● Directions
In the records below, find the line that contains "right front paw: (100, 224)" and the line that contains "neck: (156, 145)". Set down exactly those lines and every line between them, and nothing more.

---------- Material to process

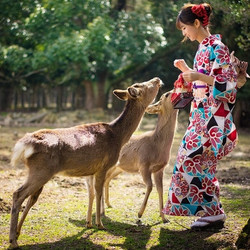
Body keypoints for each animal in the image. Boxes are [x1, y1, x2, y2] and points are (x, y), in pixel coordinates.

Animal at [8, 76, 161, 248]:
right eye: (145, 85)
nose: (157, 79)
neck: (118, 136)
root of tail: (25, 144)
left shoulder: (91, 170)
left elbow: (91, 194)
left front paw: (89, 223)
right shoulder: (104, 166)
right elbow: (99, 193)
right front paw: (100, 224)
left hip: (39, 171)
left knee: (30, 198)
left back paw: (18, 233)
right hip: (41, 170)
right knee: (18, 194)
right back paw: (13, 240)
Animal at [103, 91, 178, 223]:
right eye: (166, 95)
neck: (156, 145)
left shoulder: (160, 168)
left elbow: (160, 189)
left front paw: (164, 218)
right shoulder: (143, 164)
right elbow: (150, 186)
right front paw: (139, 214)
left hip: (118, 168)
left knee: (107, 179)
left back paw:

--------------------

● Task output
right front paw: (100, 224)
left hip: (39, 171)
left knee: (30, 198)
left back paw: (18, 233)
right hip: (41, 170)
right knee: (18, 194)
right back paw: (13, 240)
Animal at [103, 91, 178, 223]:
right eye: (166, 95)
neck: (156, 145)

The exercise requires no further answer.